**INFORMATION:**
····················
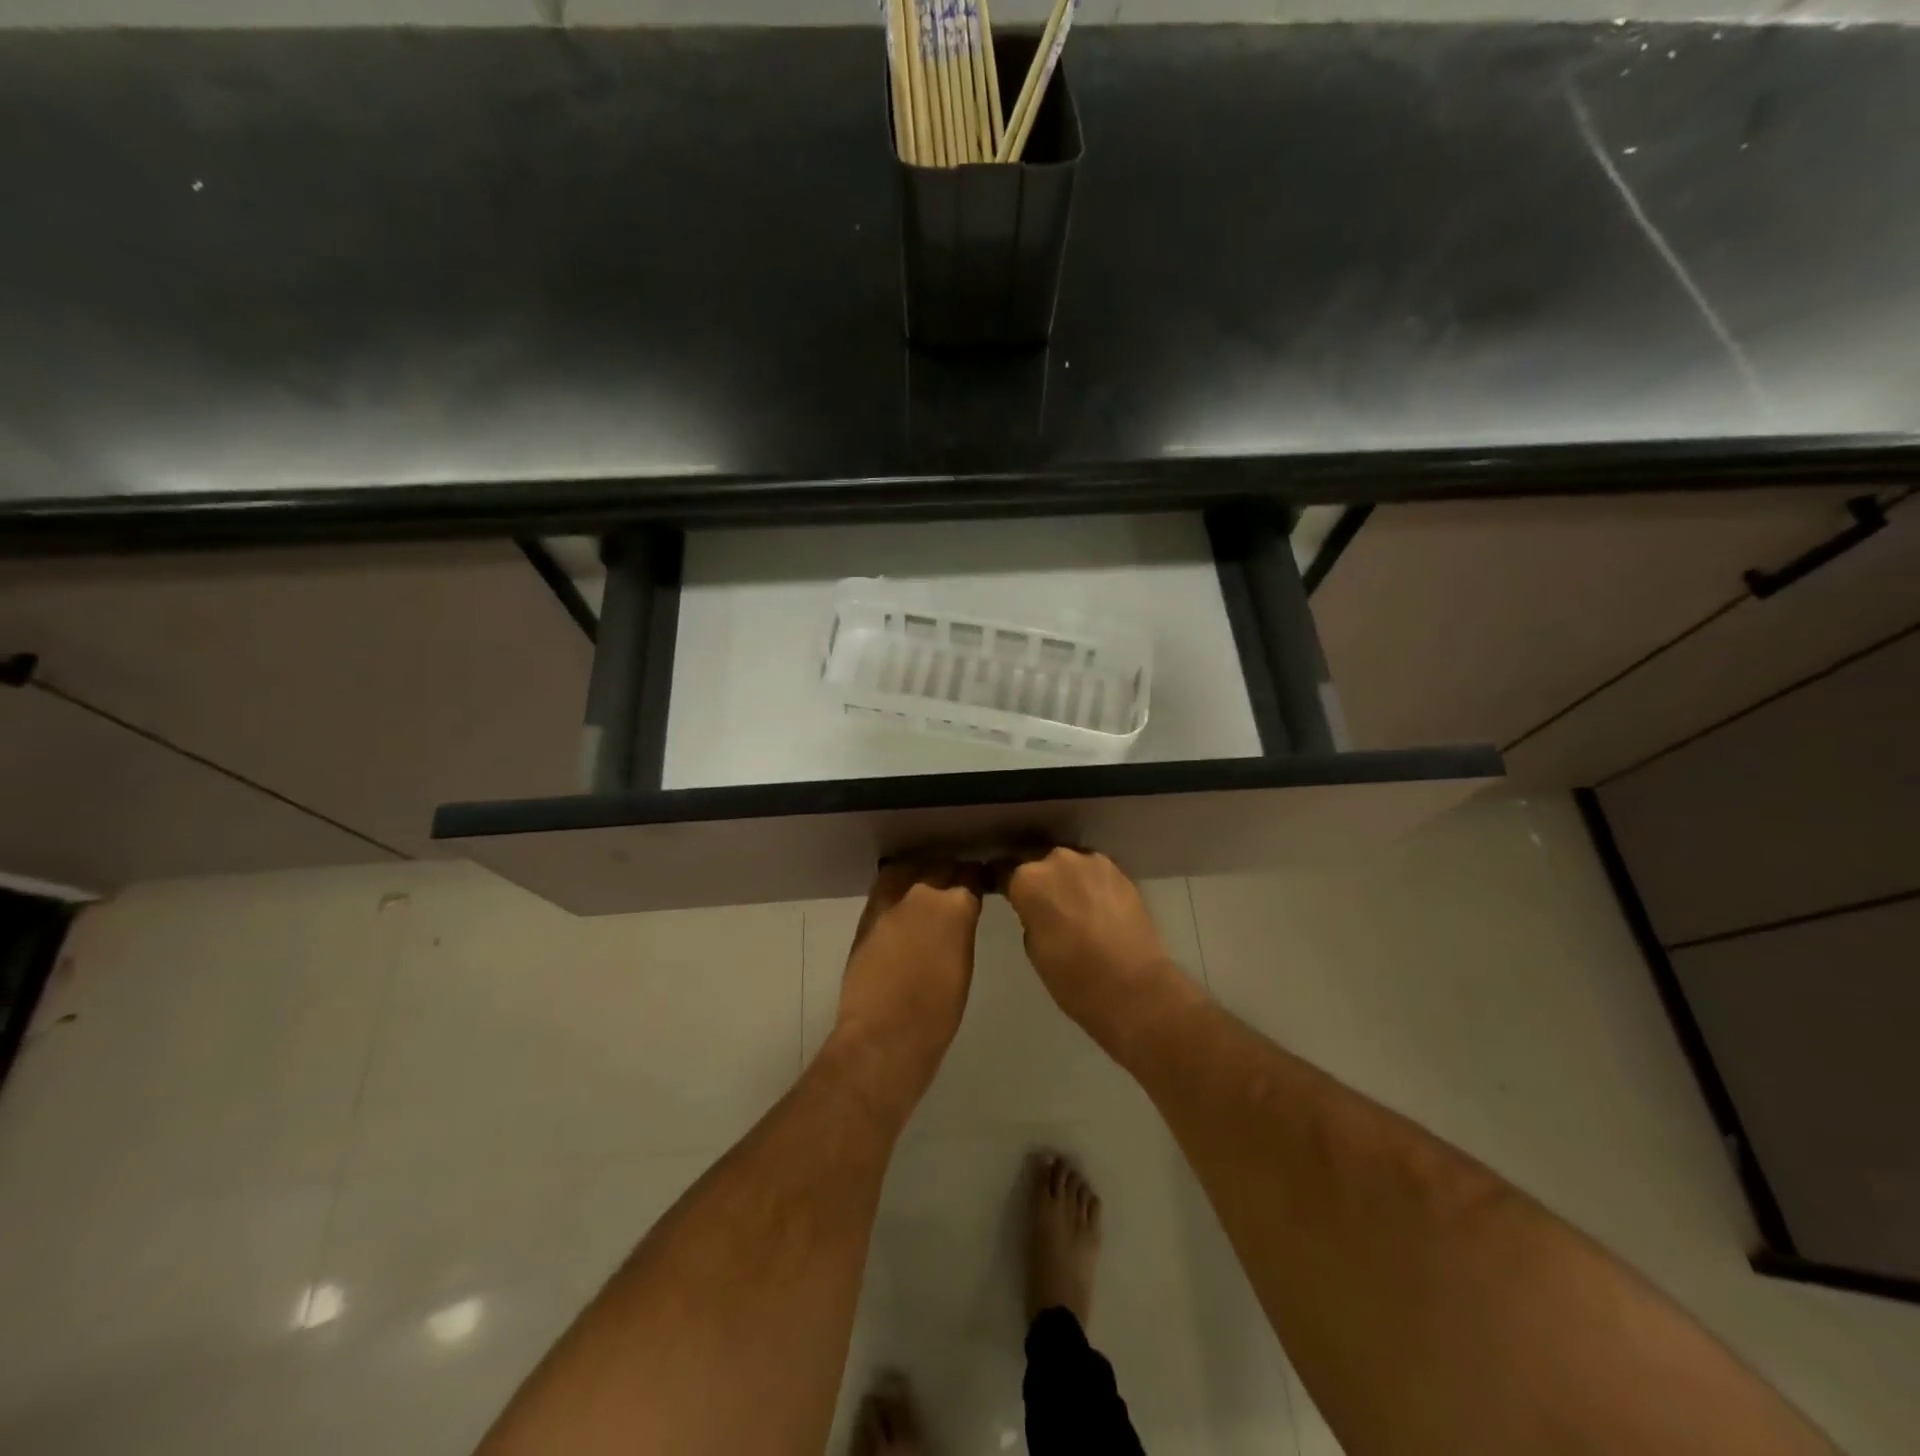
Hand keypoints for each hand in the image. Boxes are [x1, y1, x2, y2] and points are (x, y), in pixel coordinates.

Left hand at [829, 860, 984, 1101]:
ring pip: (907, 871)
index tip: (979, 882)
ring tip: (926, 887)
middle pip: (939, 867)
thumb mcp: (963, 966)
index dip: (975, 877)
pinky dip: (897, 892)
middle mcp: (922, 894)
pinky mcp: (866, 918)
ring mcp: (890, 904)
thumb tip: (957, 920)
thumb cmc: (937, 1014)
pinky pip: (885, 890)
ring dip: (919, 875)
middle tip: (955, 885)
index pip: (970, 875)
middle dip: (949, 873)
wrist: (884, 1036)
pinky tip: (902, 906)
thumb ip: (960, 931)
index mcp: (956, 907)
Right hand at [1001, 848, 1199, 1044]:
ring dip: (1064, 878)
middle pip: (1036, 860)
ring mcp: (1092, 862)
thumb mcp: (1033, 947)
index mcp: (1028, 879)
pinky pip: (1093, 872)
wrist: (1134, 988)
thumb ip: (1029, 915)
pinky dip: (1088, 884)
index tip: (1000, 891)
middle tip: (1039, 902)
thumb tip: (1036, 907)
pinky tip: (1093, 905)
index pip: (1002, 869)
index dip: (999, 881)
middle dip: (1035, 877)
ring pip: (1067, 863)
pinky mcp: (1120, 871)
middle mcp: (1057, 859)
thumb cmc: (1073, 978)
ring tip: (1069, 903)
····················
Only the lines from the beginning of the listing up to and including the line with "pinky mcp: (1120, 871)" should appear in the reply, copied word for word and free of pictures.

Hand keypoints for each hand in the image. Boxes are [x1, y1, x2, y2] and points are (x, y), in pixel coordinates.

Left hand at [829, 860, 984, 1101]:
ring pip: (907, 871)
index tip: (979, 882)
ring tip: (926, 887)
middle pip: (939, 867)
thumb mcp: (963, 966)
index dip: (975, 877)
pinky dip: (897, 892)
middle mcp: (922, 894)
pinky mcp: (866, 918)
ring mcp: (890, 904)
thumb tip: (957, 920)
thumb cmc: (937, 1014)
pinky pip: (885, 890)
ring dip: (919, 875)
middle tip: (955, 885)
index pip: (970, 875)
middle dip: (949, 873)
wrist: (884, 1036)
pinky tip: (902, 906)
thumb ip: (960, 931)
index mcp: (956, 907)
Right hand at [1001, 848, 1199, 1044]:
ring dip: (1064, 878)
middle pip: (1036, 860)
ring mcp: (1092, 862)
thumb mcp: (1033, 947)
index mcp: (1028, 879)
pinky pip: (1093, 872)
wrist: (1134, 988)
thumb ip: (1029, 915)
pinky dip: (1088, 884)
index tip: (1000, 891)
middle tip: (1039, 902)
thumb tip: (1036, 907)
pinky tip: (1093, 905)
index pip: (1002, 869)
index dip: (999, 881)
middle dip: (1035, 877)
ring pip: (1067, 863)
pinky mcp: (1120, 871)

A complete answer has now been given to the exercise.